A Bayesian Way of Choosing a Restaurant

Kirill Tsyganov
Towards Data Science
3 min readOct 12, 2023

--

Recently I was looking for a new good restaurant. Google Maps highlighted me 2 options: restaurant A with 10 reviews all 5 stars and restaurant B with 200 reviews and average rating 4. I tempted to choose restaurant A but the low number of reviews concerned me. On the other hand, many reviews of restaurant B gave me confidence of its 4 star rating, but promised nothing excellent. So, I wanted to compare the restaurants and choose the best discounting on reviews or lack of reviews. Thanks to Bayes, there is a way.

Image made by the author.

Bayesian framework allows to assume something about the initial distribution of ratings and then update the inital belief based on observed data.

Set initial beliefs / prior

  • Initially we know nothing about probabilities of each rating (from 1 to 5 — stars). So, before any reviews, all ratings are equally likely. It means we start from the Uniform distr. which can be expressed as a Dirichlete distribution (generalization of Beta).
  • Our average rating will be just (1+2+3+4+5)/5 = 3 which is where the most probability is concentrated.
# prior prob. estimates sampling from uniform
sample_size = 10000
p_a = np.random.dirichlet(np.ones(5), size=sample_size)
p_b = np.random.dirichlet(np.ones(5), size=sample_size)
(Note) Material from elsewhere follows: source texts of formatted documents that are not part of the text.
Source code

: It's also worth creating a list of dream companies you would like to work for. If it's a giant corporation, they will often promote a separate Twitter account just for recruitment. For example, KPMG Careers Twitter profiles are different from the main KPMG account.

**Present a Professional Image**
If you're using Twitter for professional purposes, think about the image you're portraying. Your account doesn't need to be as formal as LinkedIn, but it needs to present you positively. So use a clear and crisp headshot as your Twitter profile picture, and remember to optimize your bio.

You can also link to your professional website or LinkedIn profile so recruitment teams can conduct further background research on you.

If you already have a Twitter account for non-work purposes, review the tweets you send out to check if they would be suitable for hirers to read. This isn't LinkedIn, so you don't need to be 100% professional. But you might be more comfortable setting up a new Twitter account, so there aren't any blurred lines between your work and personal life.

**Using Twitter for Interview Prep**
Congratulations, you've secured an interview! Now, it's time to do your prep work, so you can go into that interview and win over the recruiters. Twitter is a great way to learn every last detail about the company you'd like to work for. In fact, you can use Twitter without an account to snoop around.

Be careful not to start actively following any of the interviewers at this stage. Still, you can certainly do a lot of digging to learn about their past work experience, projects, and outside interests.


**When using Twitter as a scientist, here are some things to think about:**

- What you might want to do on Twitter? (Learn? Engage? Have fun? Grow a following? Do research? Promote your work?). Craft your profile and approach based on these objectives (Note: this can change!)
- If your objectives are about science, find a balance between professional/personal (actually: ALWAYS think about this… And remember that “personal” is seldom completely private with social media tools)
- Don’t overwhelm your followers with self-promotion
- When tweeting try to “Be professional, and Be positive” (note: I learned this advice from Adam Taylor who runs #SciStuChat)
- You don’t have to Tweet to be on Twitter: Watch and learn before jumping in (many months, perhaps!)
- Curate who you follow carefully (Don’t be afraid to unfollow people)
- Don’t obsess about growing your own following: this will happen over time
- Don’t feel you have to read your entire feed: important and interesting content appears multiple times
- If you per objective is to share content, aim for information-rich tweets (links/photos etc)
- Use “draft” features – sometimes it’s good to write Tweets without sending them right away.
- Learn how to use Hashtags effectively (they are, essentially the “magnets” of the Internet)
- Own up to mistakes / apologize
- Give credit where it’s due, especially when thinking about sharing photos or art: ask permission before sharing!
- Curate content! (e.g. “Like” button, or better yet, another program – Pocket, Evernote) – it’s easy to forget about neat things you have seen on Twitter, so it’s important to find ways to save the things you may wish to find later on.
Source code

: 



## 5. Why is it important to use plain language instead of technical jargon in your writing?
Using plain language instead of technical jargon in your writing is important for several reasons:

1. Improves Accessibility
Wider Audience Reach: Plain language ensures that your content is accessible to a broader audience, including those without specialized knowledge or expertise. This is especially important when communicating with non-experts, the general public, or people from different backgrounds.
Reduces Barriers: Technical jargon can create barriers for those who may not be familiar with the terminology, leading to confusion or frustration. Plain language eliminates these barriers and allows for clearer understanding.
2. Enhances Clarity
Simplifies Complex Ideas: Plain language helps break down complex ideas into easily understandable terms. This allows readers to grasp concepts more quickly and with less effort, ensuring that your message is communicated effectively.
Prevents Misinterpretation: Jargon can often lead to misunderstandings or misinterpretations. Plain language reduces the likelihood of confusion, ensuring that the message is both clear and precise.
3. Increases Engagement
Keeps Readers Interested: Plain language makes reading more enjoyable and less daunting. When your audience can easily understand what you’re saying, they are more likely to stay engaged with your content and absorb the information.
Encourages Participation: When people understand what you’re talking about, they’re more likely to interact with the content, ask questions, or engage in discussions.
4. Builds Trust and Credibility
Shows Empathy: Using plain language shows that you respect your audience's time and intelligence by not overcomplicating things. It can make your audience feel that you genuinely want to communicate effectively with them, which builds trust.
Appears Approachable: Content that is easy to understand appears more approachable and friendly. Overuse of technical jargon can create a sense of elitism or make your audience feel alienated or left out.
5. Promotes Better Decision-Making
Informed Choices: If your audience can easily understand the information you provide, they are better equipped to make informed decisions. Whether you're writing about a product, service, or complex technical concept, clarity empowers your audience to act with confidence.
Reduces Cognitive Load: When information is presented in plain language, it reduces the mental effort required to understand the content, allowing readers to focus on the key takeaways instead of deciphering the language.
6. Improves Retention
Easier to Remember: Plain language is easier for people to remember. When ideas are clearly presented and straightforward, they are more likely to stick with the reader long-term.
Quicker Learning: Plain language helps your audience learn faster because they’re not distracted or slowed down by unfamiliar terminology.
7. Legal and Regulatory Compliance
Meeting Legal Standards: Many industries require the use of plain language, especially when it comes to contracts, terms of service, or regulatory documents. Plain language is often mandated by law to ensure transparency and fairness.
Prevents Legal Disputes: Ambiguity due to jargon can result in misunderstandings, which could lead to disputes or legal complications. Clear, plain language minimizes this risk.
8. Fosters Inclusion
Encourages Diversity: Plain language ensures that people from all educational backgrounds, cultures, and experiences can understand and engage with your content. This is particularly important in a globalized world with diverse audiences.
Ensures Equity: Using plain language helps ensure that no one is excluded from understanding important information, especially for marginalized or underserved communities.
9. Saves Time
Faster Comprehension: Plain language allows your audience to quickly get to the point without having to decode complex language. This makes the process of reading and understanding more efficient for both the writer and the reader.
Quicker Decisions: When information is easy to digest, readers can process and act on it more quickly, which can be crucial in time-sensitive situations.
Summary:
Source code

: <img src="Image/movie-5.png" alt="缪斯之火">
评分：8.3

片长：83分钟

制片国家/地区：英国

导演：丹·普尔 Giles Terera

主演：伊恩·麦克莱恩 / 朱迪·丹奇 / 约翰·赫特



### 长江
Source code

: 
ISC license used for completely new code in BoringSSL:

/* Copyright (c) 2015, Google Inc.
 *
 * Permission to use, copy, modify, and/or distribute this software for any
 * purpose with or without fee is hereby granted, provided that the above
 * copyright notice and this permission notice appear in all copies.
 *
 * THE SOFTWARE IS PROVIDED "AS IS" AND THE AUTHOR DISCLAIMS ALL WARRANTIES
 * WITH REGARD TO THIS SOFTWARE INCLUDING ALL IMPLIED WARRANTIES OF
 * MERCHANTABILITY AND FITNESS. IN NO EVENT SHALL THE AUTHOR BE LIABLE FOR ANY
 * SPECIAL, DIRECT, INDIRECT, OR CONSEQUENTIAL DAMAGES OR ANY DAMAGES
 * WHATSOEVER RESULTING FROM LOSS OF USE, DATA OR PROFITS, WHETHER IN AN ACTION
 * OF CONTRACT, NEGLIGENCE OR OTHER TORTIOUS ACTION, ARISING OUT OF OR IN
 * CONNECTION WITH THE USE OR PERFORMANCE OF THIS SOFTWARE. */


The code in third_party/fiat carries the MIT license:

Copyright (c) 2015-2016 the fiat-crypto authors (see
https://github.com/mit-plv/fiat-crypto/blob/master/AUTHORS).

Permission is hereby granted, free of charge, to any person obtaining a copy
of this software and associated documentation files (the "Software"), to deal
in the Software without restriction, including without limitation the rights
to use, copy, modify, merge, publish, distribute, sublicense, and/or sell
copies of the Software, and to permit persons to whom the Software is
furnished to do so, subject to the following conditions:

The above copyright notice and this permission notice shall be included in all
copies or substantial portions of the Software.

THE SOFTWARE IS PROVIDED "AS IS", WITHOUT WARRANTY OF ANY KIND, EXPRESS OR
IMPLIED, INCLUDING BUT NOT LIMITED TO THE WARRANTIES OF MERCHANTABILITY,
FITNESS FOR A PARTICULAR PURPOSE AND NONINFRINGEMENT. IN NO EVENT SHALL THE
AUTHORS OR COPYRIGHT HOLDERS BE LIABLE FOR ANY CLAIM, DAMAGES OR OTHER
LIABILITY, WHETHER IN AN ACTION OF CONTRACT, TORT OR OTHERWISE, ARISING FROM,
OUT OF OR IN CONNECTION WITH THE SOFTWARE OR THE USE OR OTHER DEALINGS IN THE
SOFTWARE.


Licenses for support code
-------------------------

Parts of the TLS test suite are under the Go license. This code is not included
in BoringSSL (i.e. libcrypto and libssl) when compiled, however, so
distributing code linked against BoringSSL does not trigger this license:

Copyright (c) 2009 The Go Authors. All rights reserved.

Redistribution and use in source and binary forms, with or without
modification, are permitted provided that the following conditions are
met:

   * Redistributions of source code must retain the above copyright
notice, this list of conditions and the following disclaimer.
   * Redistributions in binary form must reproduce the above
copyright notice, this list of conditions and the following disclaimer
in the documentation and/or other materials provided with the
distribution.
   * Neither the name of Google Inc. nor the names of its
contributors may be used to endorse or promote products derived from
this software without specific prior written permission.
# prior ratings' means based on sampled probs
ratings_support = np.array([1, 2, 3, 4, 5])
prior_reviews_mean_a = np.dot(p_a, ratings_support)
prior_reviews_mean_b = np.dot(p_b, ratings_support)
Image made by the author.

Update beliefs

  • To update the initial beliefs we need to multiply the prior beliefs to the likelihood of observing the data with the prior beliefs.
  • The observed data is naturally described by Multinomial distribution (generalization of Binomial).
  • It turns out that Dirichlet is a conjugate prior to the Multinomial likelihood. In other words our posterior distr. is also a Dirichlet distributuion with parameters incorporating observed data.
Image made by the author.
# observed data
reviews_a = np.array([0, 0, 0, 0, 10])
reviews_b= np.array([21, 5, 10, 79, 85])

# posterior estimates of ratings probabilities based on observed
sample_size = 10000
p_a = np.random.dirichlet(reviews_a+1, size=sample_size)
p_b = np.random.dirichlet(reviews_b+1, size=sample_size)

# calculate posterior ratings' means
posterior_reviews_mean_a = np.dot(p_a, ratings_support)
posterior_reviews_mean_b = np.dot(p_b, ratings_support)
  • The posterior avg. rating of A is now somewhere in the middle between prior 3 and observed 5. But the avg. rating of B didn’t change much because the large number of reviews outweighted the initial beliefs.
Image made by the author.

So, which one is better?

  • Back to our original question, “better” means the probability that an avg. rating of A is bigger than an avg. rating of B, i.e., P(E(A|data)>E(B|data)).
  • In my case I obtain the probability of 85% that restaurant A is better than restaurant B.
# P(E(A)-E(B)>0)
posterior_rating_diff = posterior_reviews_mean_a-posterior_reviews_mean_b
p_posterior_better = sum(posterior_rating_diff>0)/len(posterior_rating_diff)
Image made by the author.

Bayesian update allows us to incorporate prior beliefs which are especially valuable in case of small number of reviews. However, when the number of reviews is big, the initial beliefs do not significantly impact the posterior beliefs.

Code is available in my github and I am going to the restaurant A.

--

--